Well, it has been quite the semester. From the moment I entered the class, I knew I would like it. Even though there were some topics that I was not fully in agreement with, I feel that I actually learned quite a bit. As a future educator, I want to open my mind to all of these ideas we discussed in this class to further my understanding, empathy, and compassion for not only these ideas, but for my future students. From our very first video, “Love Has No Labels,” to the discussion of how one cannot simply determine one’s ethnicity by looking at them, I feel that my own view of representation has expanded and became more welcoming. My blogs over the semester, especially my self-stories, have helped me realize different normative narratives and more about myself and vulnerability. Thank you Vivian for the great class
This week we had the reconciliation event in our classroom. Unfortunately, I had to leave early due to my bus but I was still there from 7 to 10. I spoke about a Residential School survivor named Jane Linklater who suffered from abuse and depression. Others spoke about other survivors that they chose, and did creative projects. I think the main thing I learned during the Reconciliation Event was healing, and how many of these survivors are focusing on healing themselves and their families. Many recognize that this has affected their families and they are doing their best to fix that. The females who had children said that their past has affected their parenting but they do love their children and want what is best for them. The biggest lesson that I learned from this is also included in my quotes from my creative project. This lesson is healing and forgiveness, which is a huge step in Reconciliation.
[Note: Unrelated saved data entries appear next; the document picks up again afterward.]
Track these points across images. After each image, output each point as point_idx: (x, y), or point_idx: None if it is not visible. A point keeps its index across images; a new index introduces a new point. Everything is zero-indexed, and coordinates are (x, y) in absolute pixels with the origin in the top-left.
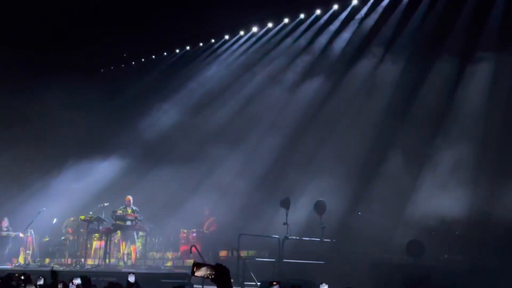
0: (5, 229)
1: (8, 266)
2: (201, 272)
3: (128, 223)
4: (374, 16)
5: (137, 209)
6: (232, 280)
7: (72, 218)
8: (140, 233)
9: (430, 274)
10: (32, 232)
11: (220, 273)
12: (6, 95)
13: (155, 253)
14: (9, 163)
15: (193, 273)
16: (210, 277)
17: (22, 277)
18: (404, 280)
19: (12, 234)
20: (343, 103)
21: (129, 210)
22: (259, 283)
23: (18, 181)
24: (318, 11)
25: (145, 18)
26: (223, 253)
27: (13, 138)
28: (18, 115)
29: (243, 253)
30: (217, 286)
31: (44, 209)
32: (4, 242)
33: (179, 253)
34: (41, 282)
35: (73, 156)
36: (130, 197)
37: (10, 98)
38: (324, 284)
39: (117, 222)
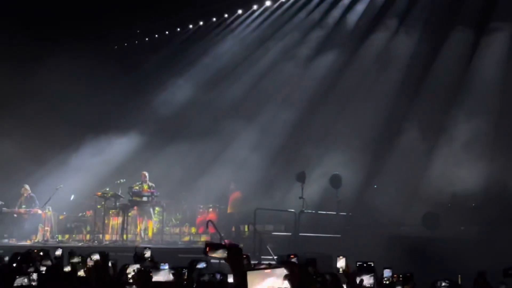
0: (29, 198)
1: (27, 243)
2: (214, 253)
3: (145, 198)
4: None
5: (153, 185)
6: (248, 254)
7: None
8: (157, 209)
9: (446, 245)
10: (50, 209)
11: (233, 253)
12: (23, 70)
13: (171, 229)
14: (26, 140)
15: (205, 253)
16: (224, 257)
17: (41, 253)
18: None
19: (30, 211)
20: (358, 76)
21: (145, 186)
22: (275, 257)
23: (36, 157)
24: None
25: None
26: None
27: (30, 114)
28: (35, 91)
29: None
30: (229, 265)
31: (62, 185)
32: (21, 219)
33: (196, 228)
34: (59, 252)
35: (90, 132)
36: (145, 173)
37: (26, 73)
38: (341, 257)
39: (134, 198)
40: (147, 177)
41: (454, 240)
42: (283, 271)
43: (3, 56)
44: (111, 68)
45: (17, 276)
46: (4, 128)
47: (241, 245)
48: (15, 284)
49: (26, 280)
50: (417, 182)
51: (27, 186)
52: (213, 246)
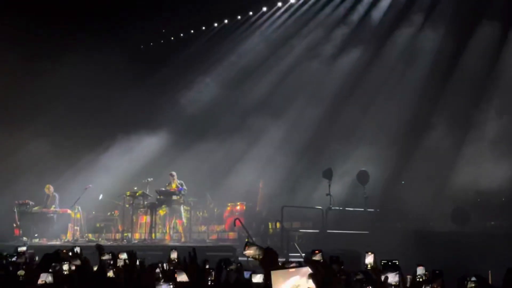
0: (51, 197)
1: (57, 242)
2: (250, 252)
3: (174, 197)
4: None
5: (182, 182)
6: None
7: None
8: (185, 207)
9: (475, 241)
10: (80, 208)
11: (269, 257)
12: (53, 71)
13: (199, 227)
14: (57, 140)
15: (244, 251)
16: (257, 258)
17: (70, 253)
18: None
19: (59, 211)
20: (383, 72)
21: (174, 185)
22: (303, 254)
23: (66, 157)
24: None
25: None
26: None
27: (61, 113)
28: (66, 91)
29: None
30: (263, 267)
31: (91, 185)
32: (50, 219)
33: (224, 226)
34: (77, 249)
35: (119, 132)
36: (173, 172)
37: (56, 73)
38: (369, 253)
39: (162, 197)
40: (175, 176)
41: (484, 236)
42: (308, 270)
43: (34, 57)
44: (137, 67)
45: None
46: (36, 128)
47: (268, 243)
48: (39, 281)
49: (50, 277)
50: (445, 177)
51: (49, 186)
52: (251, 245)
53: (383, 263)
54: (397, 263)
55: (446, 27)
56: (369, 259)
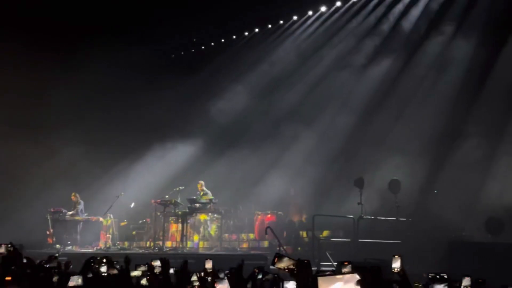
0: (77, 204)
1: (89, 250)
2: (281, 264)
3: (203, 206)
4: None
5: (209, 192)
6: (309, 260)
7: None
8: (215, 216)
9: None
10: (112, 216)
11: (301, 268)
12: (86, 79)
13: (230, 235)
14: (90, 147)
15: (273, 263)
16: (289, 270)
17: (104, 260)
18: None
19: (81, 218)
20: (415, 81)
21: (201, 193)
22: (335, 263)
23: (99, 164)
24: None
25: (214, 1)
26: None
27: (94, 121)
28: (99, 100)
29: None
30: (296, 279)
31: (122, 193)
32: (82, 227)
33: (254, 234)
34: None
35: (151, 140)
36: (201, 182)
37: (89, 82)
38: (396, 256)
39: (193, 205)
40: (203, 185)
41: None
42: (353, 277)
43: (66, 65)
44: (169, 76)
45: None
46: (69, 136)
47: (299, 249)
48: (70, 283)
49: (80, 280)
50: (478, 187)
51: (76, 193)
52: (281, 257)
53: (431, 276)
54: (445, 276)
55: (478, 35)
56: (397, 263)
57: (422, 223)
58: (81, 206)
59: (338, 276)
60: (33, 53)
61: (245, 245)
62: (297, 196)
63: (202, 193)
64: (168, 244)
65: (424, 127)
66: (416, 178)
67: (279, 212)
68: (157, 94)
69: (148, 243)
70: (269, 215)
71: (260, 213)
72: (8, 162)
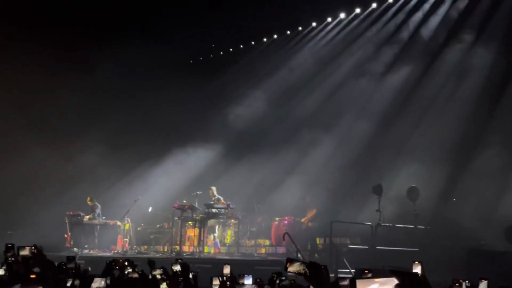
0: (95, 208)
1: (107, 254)
2: (293, 268)
3: (221, 211)
4: None
5: (221, 198)
6: (326, 265)
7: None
8: (232, 221)
9: None
10: (129, 220)
11: (315, 271)
12: (105, 83)
13: (247, 241)
14: (108, 151)
15: (286, 269)
16: (303, 274)
17: (126, 263)
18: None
19: (98, 221)
20: (434, 88)
21: (213, 199)
22: (353, 270)
23: (117, 169)
24: None
25: (233, 7)
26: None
27: (112, 125)
28: (116, 103)
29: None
30: (311, 284)
31: (140, 198)
32: (99, 230)
33: (272, 240)
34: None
35: (169, 145)
36: (213, 188)
37: (108, 87)
38: (416, 262)
39: (209, 210)
40: (215, 191)
41: None
42: (390, 280)
43: (85, 71)
44: (187, 81)
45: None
46: (88, 140)
47: (316, 255)
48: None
49: (103, 282)
50: (497, 196)
51: (92, 198)
52: (293, 261)
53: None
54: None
55: (498, 44)
56: (417, 269)
57: (441, 231)
58: (98, 210)
59: (376, 279)
60: (51, 56)
61: (262, 251)
62: (312, 203)
63: (213, 198)
64: (185, 248)
65: (443, 134)
66: (435, 186)
67: (297, 218)
68: (176, 98)
69: (165, 247)
70: (286, 221)
71: (277, 218)
72: (28, 166)
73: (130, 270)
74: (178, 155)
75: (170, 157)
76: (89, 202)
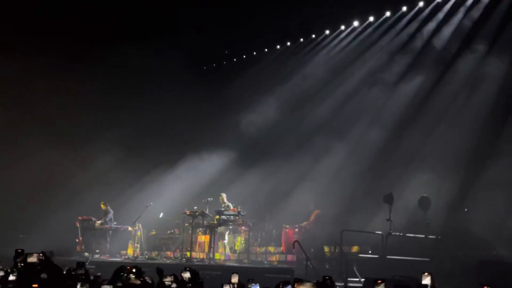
0: (107, 213)
1: (117, 259)
2: None
3: (231, 218)
4: (479, 7)
5: (230, 205)
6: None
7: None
8: (243, 228)
9: None
10: (140, 226)
11: None
12: (118, 90)
13: (258, 248)
14: (120, 157)
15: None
16: None
17: (134, 270)
18: None
19: (120, 227)
20: (447, 98)
21: (223, 206)
22: (362, 279)
23: (129, 174)
24: (421, 3)
25: (247, 14)
26: (325, 249)
27: (125, 131)
28: (129, 109)
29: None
30: None
31: (151, 203)
32: (110, 235)
33: (282, 248)
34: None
35: (181, 151)
36: (223, 194)
37: (121, 93)
38: (426, 273)
39: (220, 217)
40: (225, 198)
41: None
42: None
43: (105, 77)
44: (200, 88)
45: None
46: (100, 146)
47: (326, 266)
48: None
49: None
50: (510, 205)
51: (105, 202)
52: (301, 282)
53: None
54: None
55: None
56: (427, 280)
57: (452, 241)
58: (110, 215)
59: None
60: (65, 59)
61: (272, 258)
62: (318, 209)
63: (224, 205)
64: (196, 255)
65: (455, 144)
66: (447, 195)
67: (307, 226)
68: (189, 105)
69: (176, 253)
70: (296, 229)
71: (288, 226)
72: (40, 170)
73: (133, 277)
74: (191, 161)
75: (183, 163)
76: (102, 207)
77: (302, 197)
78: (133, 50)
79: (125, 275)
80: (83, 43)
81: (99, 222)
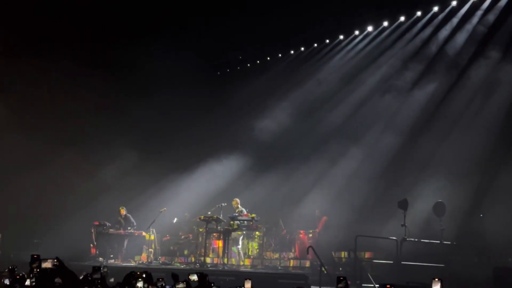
0: (124, 217)
1: (131, 264)
2: None
3: (245, 223)
4: (495, 12)
5: (244, 210)
6: (349, 282)
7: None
8: (257, 233)
9: None
10: (154, 231)
11: None
12: (134, 95)
13: (272, 253)
14: (134, 163)
15: None
16: None
17: (144, 275)
18: None
19: (135, 232)
20: (461, 104)
21: (237, 211)
22: (377, 286)
23: (144, 180)
24: (435, 8)
25: (262, 19)
26: (341, 255)
27: (139, 137)
28: (144, 114)
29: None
30: None
31: (165, 208)
32: (125, 240)
33: (296, 253)
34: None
35: (194, 157)
36: (237, 200)
37: (138, 99)
38: (436, 279)
39: (234, 222)
40: (239, 203)
41: None
42: None
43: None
44: (215, 93)
45: None
46: (114, 152)
47: (340, 269)
48: None
49: None
50: None
51: (123, 207)
52: None
53: None
54: None
55: None
56: (437, 287)
57: (467, 247)
58: (130, 220)
59: None
60: (80, 68)
61: (286, 264)
62: (322, 215)
63: (237, 210)
64: (209, 260)
65: (469, 150)
66: (462, 201)
67: (321, 232)
68: (204, 109)
69: (190, 258)
70: (310, 234)
71: (301, 232)
72: (56, 174)
73: (134, 282)
74: (205, 166)
75: (197, 168)
76: (121, 212)
77: (316, 202)
78: (147, 53)
79: (135, 279)
80: (99, 48)
81: (113, 229)
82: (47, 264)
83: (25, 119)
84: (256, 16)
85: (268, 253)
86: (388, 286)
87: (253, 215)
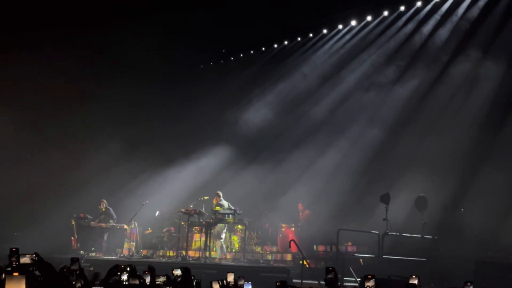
0: (104, 210)
1: (113, 257)
2: None
3: (227, 216)
4: (477, 7)
5: (225, 204)
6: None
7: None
8: (239, 227)
9: None
10: (136, 224)
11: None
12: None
13: (254, 247)
14: (115, 155)
15: None
16: None
17: (128, 269)
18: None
19: (117, 226)
20: (444, 99)
21: (220, 203)
22: (358, 279)
23: (126, 173)
24: (419, 3)
25: (245, 13)
26: (321, 248)
27: (121, 131)
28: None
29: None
30: None
31: (147, 201)
32: (106, 233)
33: (278, 247)
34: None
35: (177, 150)
36: (219, 193)
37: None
38: (414, 277)
39: (216, 215)
40: (221, 196)
41: None
42: None
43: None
44: (199, 86)
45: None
46: (95, 144)
47: (322, 263)
48: None
49: None
50: (506, 206)
51: (104, 200)
52: None
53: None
54: None
55: (507, 57)
56: (414, 282)
57: (448, 241)
58: (111, 213)
59: None
60: (69, 61)
61: (268, 257)
62: (304, 209)
63: (220, 203)
64: (191, 253)
65: (452, 144)
66: (443, 195)
67: (303, 226)
68: (187, 104)
69: (171, 252)
70: (293, 228)
71: (284, 225)
72: (37, 167)
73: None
74: (189, 160)
75: (181, 162)
76: (101, 205)
77: (299, 196)
78: (132, 43)
79: (119, 273)
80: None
81: (94, 221)
82: (25, 260)
83: (3, 112)
84: (240, 9)
85: (250, 247)
86: (369, 276)
87: (234, 207)
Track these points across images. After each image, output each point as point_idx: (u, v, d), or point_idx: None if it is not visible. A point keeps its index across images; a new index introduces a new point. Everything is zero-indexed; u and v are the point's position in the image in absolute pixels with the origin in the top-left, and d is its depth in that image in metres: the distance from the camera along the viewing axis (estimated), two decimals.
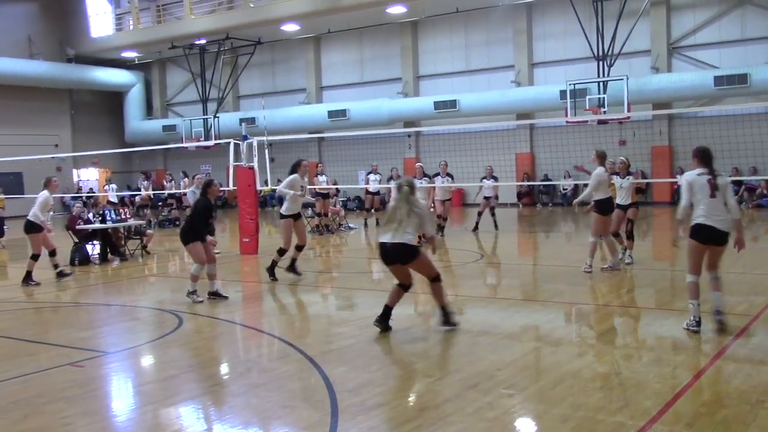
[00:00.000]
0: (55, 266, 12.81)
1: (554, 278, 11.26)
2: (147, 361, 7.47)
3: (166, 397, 6.02)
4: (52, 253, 12.76)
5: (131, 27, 33.71)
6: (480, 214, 18.58)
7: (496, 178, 18.71)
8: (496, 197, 19.16)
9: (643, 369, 6.25)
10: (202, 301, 9.88)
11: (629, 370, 6.28)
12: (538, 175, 27.92)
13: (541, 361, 6.77)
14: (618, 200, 12.04)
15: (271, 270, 11.65)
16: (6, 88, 32.07)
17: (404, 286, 7.72)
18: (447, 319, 7.78)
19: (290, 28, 29.86)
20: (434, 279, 7.73)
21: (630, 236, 12.01)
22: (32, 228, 12.39)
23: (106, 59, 35.24)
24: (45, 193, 12.45)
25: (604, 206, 11.21)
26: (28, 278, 12.26)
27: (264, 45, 31.88)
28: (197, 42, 31.32)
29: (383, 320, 7.69)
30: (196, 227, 9.98)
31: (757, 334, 7.30)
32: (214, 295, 10.16)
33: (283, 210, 11.74)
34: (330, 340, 7.79)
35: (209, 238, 10.36)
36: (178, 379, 6.53)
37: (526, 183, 26.84)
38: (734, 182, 23.36)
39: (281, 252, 11.67)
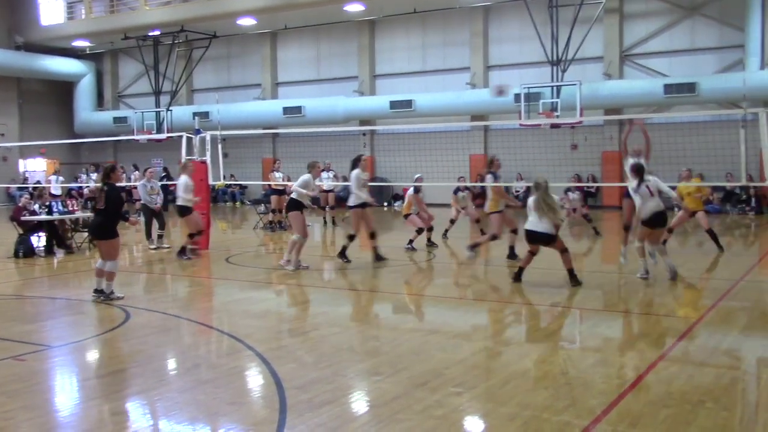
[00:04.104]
0: None
1: (504, 278, 11.36)
2: (92, 355, 7.33)
3: (111, 392, 5.90)
4: None
5: (83, 16, 32.96)
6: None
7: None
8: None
9: (589, 369, 6.34)
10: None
11: (576, 369, 6.37)
12: None
13: (490, 360, 6.83)
14: None
15: (341, 254, 12.76)
16: None
17: (534, 253, 10.33)
18: (575, 280, 10.10)
19: (246, 22, 29.59)
20: (564, 251, 10.17)
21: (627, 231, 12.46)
22: None
23: (57, 48, 34.37)
24: None
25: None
26: None
27: (220, 39, 31.52)
28: (151, 33, 30.81)
29: (518, 276, 10.43)
30: (116, 219, 9.59)
31: (699, 336, 7.48)
32: (101, 294, 9.61)
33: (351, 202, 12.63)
34: (280, 337, 7.75)
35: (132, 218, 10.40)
36: (124, 374, 6.42)
37: (479, 184, 26.97)
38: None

Today we had a guest speaker, who discussed the topic of sexuality. He began with a really great warmup introduction where we had to identify our gender and where we stand on the spectrum of masculinity, femininity, and androgynous peoples. I put that I am a female and I fall between androgynous and feminine. I think the warmup really presented his good method of teaching, therefore I like his teaching style. Afterward, we began to discuss various ways to define oneself, such as cisgender, pansexual, and bisexual. We discussed at our tables about how belittling people who identify under any of these terms can be harmful and discussed our beliefs if there should be a class taught about these topics. To conclude, I believe that I learned a bit more information on sexuality and identity, and possibly a good method of teaching.